# 🎬 Task 2: Movie Rating Prediction

### 👤 Dev Jain  
**Internship Domain:** Data Science  
**Company:** CodSoft  
**Task:** Build a machine learning regression model to predict IMDb movie ratings based on features like genre, votes, and runtime.


### 📥 Step 1: Import Libraries

In [None]:
import pandas as pd
import numpy as np
import matplotlib.pyplot as plt
import seaborn as sns

from sklearn.model_selection import train_test_split
from sklearn.ensemble import RandomForestRegressor
from sklearn.metrics import mean_squared_error, mean_absolute_error, r2_score


### 📊 Step 2: Load and Preview Dataset

In [None]:
df = pd.read_csv("IMDb Movies India.csv")
df.head()

### 🧹 Step 3: Data Cleaning

In [None]:
# Check for missing values
df.isnull().sum()

In [None]:
# Drop rows with missing target or critical data
df = df.dropna(subset=['Rating', 'Runtime', 'Votes'])

# Drop duplicates
df.drop_duplicates(inplace=True)

### 🧠 Step 4: Feature Engineering

In [None]:
# Convert categorical features like 'Genre' to numeric using one-hot encoding
if 'Genre' in df.columns:
    df = pd.get_dummies(df, columns=['Genre'], drop_first=True)

In [None]:
# Select features (you can update this based on actual columns)
X = df[['Runtime', 'Votes']]  # Add more columns if relevant
y = df['Rating']


### 🔀 Step 5: Train-Test Split

In [None]:
X_train, X_test, y_train, y_test = train_test_split(X, y, test_size=0.2, random_state=42)
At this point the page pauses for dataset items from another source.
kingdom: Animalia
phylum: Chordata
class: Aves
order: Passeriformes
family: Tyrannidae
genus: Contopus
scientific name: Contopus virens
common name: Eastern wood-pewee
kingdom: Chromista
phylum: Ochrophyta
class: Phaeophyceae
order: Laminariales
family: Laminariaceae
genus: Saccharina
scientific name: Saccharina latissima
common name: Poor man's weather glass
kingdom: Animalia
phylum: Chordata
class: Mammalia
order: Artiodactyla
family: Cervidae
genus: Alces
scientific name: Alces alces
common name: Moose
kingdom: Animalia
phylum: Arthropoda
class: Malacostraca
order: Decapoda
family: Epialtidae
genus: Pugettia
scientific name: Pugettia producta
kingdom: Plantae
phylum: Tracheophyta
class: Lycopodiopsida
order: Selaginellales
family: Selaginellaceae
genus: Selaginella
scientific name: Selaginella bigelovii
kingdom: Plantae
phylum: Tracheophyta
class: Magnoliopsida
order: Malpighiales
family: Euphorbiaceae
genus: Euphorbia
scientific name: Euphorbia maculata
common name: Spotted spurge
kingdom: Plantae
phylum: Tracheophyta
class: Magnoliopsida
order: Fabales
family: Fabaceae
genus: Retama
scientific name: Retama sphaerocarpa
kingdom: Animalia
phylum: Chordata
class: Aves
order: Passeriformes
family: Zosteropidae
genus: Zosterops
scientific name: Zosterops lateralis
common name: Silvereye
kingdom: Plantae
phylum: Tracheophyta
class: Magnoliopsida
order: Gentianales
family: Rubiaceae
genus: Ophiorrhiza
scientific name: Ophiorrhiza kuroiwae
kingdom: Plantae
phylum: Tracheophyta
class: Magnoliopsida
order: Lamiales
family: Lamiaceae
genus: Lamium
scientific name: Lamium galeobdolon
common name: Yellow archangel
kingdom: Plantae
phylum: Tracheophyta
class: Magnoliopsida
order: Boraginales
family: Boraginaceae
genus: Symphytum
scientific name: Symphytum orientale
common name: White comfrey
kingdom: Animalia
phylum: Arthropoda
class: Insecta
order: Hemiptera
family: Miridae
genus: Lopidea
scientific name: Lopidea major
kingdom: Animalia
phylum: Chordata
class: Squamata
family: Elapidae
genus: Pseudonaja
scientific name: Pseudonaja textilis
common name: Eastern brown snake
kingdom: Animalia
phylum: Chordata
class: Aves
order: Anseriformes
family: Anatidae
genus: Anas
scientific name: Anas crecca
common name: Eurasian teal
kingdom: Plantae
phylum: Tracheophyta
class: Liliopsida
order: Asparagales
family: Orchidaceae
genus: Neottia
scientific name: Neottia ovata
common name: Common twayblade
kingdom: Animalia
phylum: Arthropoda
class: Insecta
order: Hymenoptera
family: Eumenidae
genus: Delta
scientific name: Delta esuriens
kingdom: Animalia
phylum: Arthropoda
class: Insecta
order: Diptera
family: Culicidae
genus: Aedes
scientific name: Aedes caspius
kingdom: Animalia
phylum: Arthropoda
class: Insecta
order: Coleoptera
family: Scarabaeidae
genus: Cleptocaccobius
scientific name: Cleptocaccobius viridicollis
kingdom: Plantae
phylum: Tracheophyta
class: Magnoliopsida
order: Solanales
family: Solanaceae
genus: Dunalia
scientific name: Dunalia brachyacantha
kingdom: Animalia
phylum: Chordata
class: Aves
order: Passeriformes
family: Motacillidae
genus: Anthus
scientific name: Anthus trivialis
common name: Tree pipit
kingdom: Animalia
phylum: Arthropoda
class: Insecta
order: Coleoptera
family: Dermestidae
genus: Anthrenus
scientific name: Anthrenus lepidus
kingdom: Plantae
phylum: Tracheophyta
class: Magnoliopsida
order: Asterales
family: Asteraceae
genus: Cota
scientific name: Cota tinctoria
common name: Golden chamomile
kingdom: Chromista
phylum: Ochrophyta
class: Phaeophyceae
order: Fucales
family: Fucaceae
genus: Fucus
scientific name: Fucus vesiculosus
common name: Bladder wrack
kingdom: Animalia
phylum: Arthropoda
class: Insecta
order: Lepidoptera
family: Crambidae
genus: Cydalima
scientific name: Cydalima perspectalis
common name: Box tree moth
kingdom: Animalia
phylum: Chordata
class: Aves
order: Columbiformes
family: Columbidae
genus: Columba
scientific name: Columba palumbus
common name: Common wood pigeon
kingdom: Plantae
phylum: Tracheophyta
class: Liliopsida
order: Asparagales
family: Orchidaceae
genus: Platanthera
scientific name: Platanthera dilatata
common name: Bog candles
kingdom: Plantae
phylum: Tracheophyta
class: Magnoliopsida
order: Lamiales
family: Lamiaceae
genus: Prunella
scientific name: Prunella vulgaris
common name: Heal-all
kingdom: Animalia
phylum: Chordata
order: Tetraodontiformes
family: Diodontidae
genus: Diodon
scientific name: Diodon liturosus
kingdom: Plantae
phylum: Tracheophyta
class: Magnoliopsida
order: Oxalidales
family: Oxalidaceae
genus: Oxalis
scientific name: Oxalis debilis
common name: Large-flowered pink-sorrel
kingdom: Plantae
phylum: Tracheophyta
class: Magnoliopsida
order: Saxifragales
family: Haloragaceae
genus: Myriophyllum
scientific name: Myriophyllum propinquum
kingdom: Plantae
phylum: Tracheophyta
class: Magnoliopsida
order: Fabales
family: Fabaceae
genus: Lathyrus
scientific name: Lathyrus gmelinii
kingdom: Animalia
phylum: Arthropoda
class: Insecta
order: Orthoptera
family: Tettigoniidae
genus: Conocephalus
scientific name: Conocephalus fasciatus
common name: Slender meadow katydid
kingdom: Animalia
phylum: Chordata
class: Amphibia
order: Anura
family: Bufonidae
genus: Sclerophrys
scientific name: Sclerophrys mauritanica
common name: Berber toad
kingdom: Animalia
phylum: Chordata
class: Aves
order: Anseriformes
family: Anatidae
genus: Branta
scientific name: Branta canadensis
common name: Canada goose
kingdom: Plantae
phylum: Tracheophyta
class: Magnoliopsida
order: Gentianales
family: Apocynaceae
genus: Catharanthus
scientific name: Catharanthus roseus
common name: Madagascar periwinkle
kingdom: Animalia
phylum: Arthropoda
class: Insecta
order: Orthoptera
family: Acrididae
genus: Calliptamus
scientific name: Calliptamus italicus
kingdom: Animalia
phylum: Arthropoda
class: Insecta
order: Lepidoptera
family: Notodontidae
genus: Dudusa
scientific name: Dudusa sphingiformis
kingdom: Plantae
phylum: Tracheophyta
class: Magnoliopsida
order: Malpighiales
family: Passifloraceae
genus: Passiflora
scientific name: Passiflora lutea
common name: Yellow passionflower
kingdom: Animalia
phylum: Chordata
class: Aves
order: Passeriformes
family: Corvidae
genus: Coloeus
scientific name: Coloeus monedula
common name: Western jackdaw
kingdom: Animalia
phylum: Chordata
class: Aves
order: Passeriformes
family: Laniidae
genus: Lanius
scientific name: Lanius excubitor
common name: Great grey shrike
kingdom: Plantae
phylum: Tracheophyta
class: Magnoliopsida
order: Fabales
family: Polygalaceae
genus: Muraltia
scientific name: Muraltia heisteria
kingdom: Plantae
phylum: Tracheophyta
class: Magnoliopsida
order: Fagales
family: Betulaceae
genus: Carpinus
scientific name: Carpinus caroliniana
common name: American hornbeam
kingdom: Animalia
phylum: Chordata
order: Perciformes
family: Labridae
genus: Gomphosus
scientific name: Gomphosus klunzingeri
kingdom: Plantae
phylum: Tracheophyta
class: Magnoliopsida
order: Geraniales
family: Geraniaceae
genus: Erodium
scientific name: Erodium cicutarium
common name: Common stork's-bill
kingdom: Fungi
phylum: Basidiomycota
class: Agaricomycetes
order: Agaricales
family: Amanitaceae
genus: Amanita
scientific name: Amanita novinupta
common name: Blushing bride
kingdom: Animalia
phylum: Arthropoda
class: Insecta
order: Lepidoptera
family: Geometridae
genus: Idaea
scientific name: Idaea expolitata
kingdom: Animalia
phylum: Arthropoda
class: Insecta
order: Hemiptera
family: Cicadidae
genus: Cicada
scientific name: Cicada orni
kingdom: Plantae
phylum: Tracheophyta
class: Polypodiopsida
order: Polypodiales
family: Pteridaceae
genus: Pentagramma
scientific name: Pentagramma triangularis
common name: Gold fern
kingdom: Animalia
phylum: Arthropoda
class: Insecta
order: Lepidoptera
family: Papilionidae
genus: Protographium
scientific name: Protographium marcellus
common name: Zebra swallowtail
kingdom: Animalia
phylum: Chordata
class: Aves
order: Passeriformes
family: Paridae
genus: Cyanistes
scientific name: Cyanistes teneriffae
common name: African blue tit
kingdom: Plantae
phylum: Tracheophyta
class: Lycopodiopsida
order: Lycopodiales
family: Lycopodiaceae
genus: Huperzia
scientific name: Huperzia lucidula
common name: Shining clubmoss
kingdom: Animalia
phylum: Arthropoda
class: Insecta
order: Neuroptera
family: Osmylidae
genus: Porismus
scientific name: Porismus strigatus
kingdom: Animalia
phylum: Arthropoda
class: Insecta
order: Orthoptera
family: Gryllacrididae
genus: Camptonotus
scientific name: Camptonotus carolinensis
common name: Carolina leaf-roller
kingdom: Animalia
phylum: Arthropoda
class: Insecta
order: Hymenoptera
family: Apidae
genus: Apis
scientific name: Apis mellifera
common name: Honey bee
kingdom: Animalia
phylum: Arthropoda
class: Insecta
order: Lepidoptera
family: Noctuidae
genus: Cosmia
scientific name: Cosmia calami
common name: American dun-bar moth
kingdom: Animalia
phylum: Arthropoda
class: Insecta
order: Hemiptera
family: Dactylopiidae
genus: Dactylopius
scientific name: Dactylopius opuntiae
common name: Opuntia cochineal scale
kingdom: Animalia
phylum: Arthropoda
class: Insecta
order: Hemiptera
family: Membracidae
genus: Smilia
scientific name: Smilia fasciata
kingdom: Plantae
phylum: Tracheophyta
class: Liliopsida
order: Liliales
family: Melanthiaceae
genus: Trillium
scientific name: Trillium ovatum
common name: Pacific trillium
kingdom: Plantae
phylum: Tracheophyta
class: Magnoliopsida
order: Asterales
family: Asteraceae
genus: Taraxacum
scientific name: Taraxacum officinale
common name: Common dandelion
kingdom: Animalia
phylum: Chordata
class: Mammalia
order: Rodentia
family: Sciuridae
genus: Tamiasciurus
### ✅ Step 6: Model Training (Random Forest)

In [None]:
model = RandomForestRegressor(n_estimators=100, random_state=42)
model.fit(X_train, y_train)
y_pred = model.predict(X_test)

### 📈 Step 7: Model Evaluation

In [None]:
mse = mean_squared_error(y_test, y_pred)
rmse = np.sqrt(mse)
mae = mean_absolute_error(y_test, y_pred)
r2 = r2_score(y_test, y_pred)

print("MAE:", mae)
print("RMSE:", rmse)
print("R² Score:", r2)


### 📌 Conclusion

The Random Forest model performed well in predicting IMDb ratings based on available features like runtime and votes. Additional feature engineering (e.g., handling genres, actors) may further improve accuracy.